A picture assembled in his mind: he and Baby Back, nude on the floor of The Oasis, Ben reading his poems out loud as some pretty tune played on the phonograph.
“I just got published,” he said. “Two poems in
Opportunity.
And I'm reading at the Harlem Library on Thursday.”
“You got published? Benny, that's wonderful!”
She swooped onto his lap and laced her arms around him. She pressed her forehead against his neck. He smelled her perfume— vanilla with a dash of rose. Too sweet-smelling and she wore too much. She began to feel heavy on his lap and he didn't know where to put his hands.
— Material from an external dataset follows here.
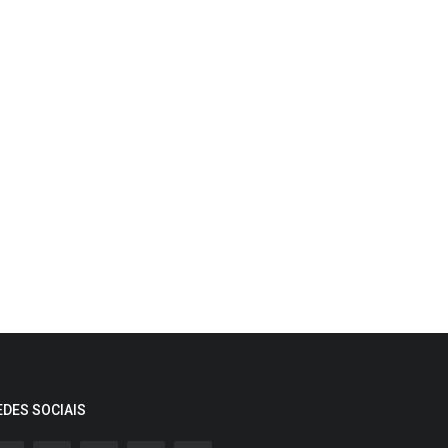
EDES SOCIAIS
“We need to celebrate,” she said. “Exactly what we need to do.”
He heard the charge, the longing in her voice, and knew he was in trouble.
“Why don't I clear the table and then we'll go to the bedroom? Or I can leave the table till later. What do you say, Benny? Benny-boy?”
She lifted her head from his neck and put her tongue in his ear.
He drew away from her. “Don't. You know I can't.”
She swooped off his lap with the same velocity with which she had swooped on. “You mean
won't
.”
He went to the door.
“No, please don't leave yet,” Angeline said. “Not without some more clothes and books. You've taken half your things to
his
house already. Might as well take the other half. You only use this place for storage these days. Like I'm in the fucking storage business.”
The landslide of tears made her sputter the words when she meant to shoot them. She held herself tall and valiant, but was really an abandoned little girl. Ben felt sorry for her, yet here it was: the opportunity he'd been sitting in wait for. He snatched it.
“Then I should move out. Don't want to impose on you.”
He remained calm, held himself as tall and valiant as she, looked directly into her eyes, wouldn't allow himself to look away. He held his breath. His heart beat savagely. They stared each other down with molten-hot glares that melted what was left of the marriage. Angeline blinked first.
“Get out, Ben. Get on out of here.”
She began to clear the table, her movements slow, blasé, as if none of this had ever mattered.
“All right,” Ben said, and breathed, and let his valiant height slip a little.